= Beginning of Section =

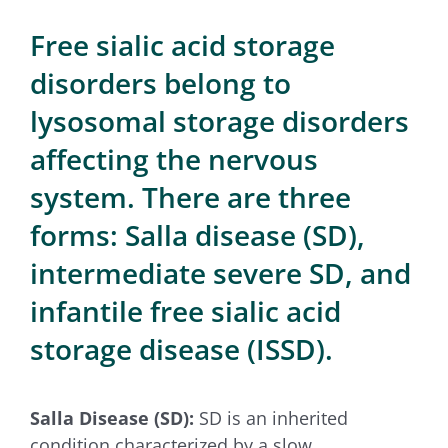
for:
Free sialic acid storage
disorders belong to
lysosomal storage disorders
affecting the nervous
system. There are three
forms: Salla disease (SD),
intermediate severe SD, and
infantile free sialic acid
storage disease (ISSD).
Salla Disease (SD):
SD is an inherited
condition characterized by a slow,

= End of Section =

• Task to complete
Go through the lines of the material, counting those with the word "disorders"; afterward give only the total.

• Solution for this exercise
2